本文抜粋:
┌──

全体の13%を占める RAS 変異(NRAS>HRAS>KRAS) は組織病理学的には濾胞型と関連する。濾胞型乳頭癌はリンパ節転移が少なく、ヨウ素取り込みに関わる遺伝子群の発現は低下していないので、放射性ヨウ素療法が効く。
RAS 変異をともなう濾胞型の6割以上は皮膜に覆われていて、血管浸潤をともなわない。これらはかつて乳頭癌の17%を占めていたが、転移しないので癌ではなく異形成として定義し直された。
2. 濾胞癌
濾胞癌は甲状腺癌の2-5%を占める。濾胞癌および濾胞型乳頭癌は RAS 変異または PAX8-PPARG 融合遺伝子と関連している。
Hurthle(u にはウムラオトがつく)-cell-carcinoma は濾胞癌のサブタイプに分類されていたが遺伝的には濾胞癌とは異なる。

└──

演習の記録:
┌──

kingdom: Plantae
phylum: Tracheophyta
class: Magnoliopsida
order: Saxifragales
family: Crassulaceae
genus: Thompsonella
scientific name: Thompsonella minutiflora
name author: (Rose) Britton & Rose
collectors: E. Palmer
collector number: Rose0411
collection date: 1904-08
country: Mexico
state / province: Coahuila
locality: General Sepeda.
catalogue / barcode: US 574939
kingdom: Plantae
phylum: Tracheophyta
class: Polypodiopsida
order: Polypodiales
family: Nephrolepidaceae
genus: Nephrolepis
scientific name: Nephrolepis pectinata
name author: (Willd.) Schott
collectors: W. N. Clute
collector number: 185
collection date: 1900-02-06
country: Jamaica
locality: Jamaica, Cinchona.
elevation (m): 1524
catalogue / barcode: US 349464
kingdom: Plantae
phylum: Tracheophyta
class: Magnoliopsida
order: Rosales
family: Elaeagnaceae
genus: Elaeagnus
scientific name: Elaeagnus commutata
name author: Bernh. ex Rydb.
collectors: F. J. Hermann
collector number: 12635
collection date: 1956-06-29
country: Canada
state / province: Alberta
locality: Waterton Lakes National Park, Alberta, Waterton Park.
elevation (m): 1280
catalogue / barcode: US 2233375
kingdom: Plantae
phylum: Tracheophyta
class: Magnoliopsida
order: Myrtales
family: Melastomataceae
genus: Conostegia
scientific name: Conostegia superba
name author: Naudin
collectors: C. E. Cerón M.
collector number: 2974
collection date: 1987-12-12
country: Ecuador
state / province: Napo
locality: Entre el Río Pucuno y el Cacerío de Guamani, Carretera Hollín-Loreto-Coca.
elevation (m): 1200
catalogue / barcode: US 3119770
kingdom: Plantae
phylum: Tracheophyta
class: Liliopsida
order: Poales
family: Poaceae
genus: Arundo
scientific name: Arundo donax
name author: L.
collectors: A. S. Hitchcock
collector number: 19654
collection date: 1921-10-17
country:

└──

演習の構成:
- a) 甲状腺癌に関する本文によると、濾胞癌は甲状腺癌の何％を占めるか。
- b) 甲状腺癌に関する本文を、最後の文の後から書き進める。
記録はここでは使わない。

項目別の解答:
- a) 2-5%

- b)
Hurthle-cell-carcinoma は被膜外浸潤や血管浸潤が特徴であり、しばしば肺や骨に転移する。また放射性ヨウ素療法にも抵抗性である。
3. 遺伝性甲状腺癌
高分化甲状腺癌のうち 3-9%が遺伝性である。1親等以内に甲状腺癌の家族歴がある場合を遺伝性甲状腺癌という。稀には、Cowden's 病や家族性腺腫性ポリポーシス、Werner's 症候群など遺伝性癌症候群が背景にあることもある。
遺伝性高分化甲状腺癌と関連する染色体領域にはFOXE1とNKX2-1がコードされている。これらは甲状腺の発生・分化を制御するマスター遺伝子である。
成人の一般集団の30%以下で長径 1 cm 未満の乳頭癌が見つかる。しかし、これら小さな乳頭癌が臨床的に問題になることは稀である。リンパ節浸潤や甲状腺外への浸潤がなければ、細胞診は必要ない。
4. 診断とリスク予測
細胞診の2-3割は良悪性の判定不能だが、遺伝子検査を組み合わせることで診断能を向上させることが期待されている。
高分化甲状腺癌の疾患特異的な10年間の死亡率は5%に満たない。しかし、中には転移し、再発を繰り返すものもある。そこで、リスクの層別化が重要になる。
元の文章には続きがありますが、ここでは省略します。